Is there another glDraw*Indirect or glMultiDraw* approach I can take, or should I store the data for all of my chunks in one large VBO and render it using Gl.DrawArraysIndirect?

The latter. This works great. And ensures no state changes between instances.

If you’re CPU/submission limited, just getting rid of all those buffer binds is likely to net you a nice perf improvement. But for even more…

You probably would anyway, but be sure you use the instanced subdraw feature in MultiDraw Indirect (MDI) – see instanceCount and baseInstance here:

That is, one subdraw record per model (all instances), not one subdraw record per model instance.

Why? On some GPUs/drivers such as NVIDIAs, the vertex work is packed more efficiently with instanced rendering, particularly for models with few verts (“small models”), yielding higher GPU utilization and faster drawing.

For way more info on this than you’re interested in, see:

1 Like

To your larger question here, you probably know this, but the key is identifying what your primary bottleneck is. Once you know that, then you know what you can do about it. You can run iterative perf tests to help pin that down. Or use good CPU/GPU profiling tools to help point the way.

Fragment/fill bound?

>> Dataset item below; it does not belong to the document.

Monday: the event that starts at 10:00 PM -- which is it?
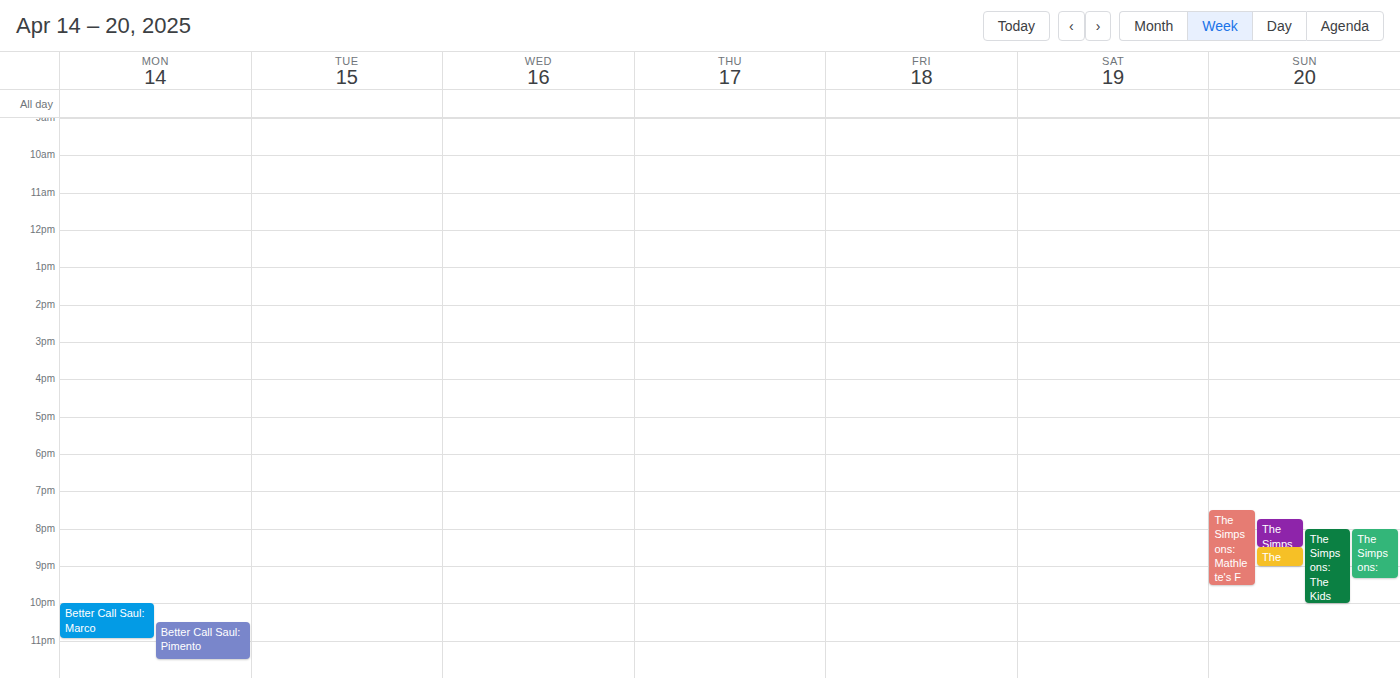
"Better Call Saul: Marco"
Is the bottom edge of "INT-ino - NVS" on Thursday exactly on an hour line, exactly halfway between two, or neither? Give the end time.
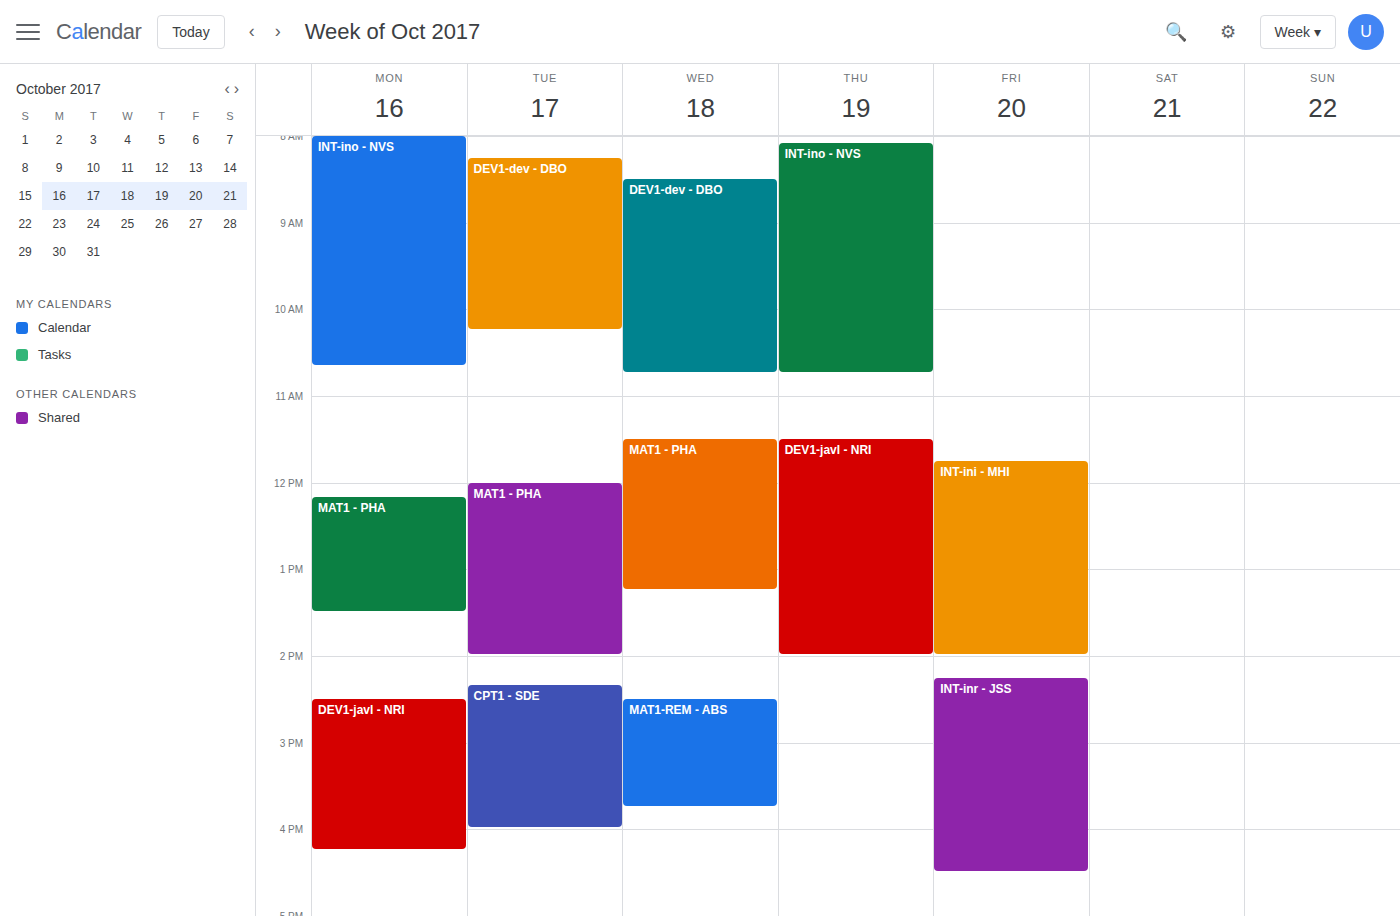
10:45 -- neither: three quarters of the way from the 10:00 line to the 11:00 line.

Rework shading to reduce that. Vertex bound? Rework submission to reduce vertex count and/or cost-per-vertex. CPU/submission bound? Rework submission to cut back on the CPU-side “prep” work (e.g. state changes, draw call count, etc.)

To your suspicions:

Perhaps. If your vertex bound. Note however that with a typical mesh, you can achieve “fewer” vertex shader executions with Indexed TRIANGLEs than you can with non-indexed TRIANGLE_STRIPs with decent triangle order optimization (re vertex transform cache). So it’s not all about the primitive type without qualification.

Generally, yes. Takes time to access. Consumes more space in the cache. More latency to try and hide, which may not be possible with your workload.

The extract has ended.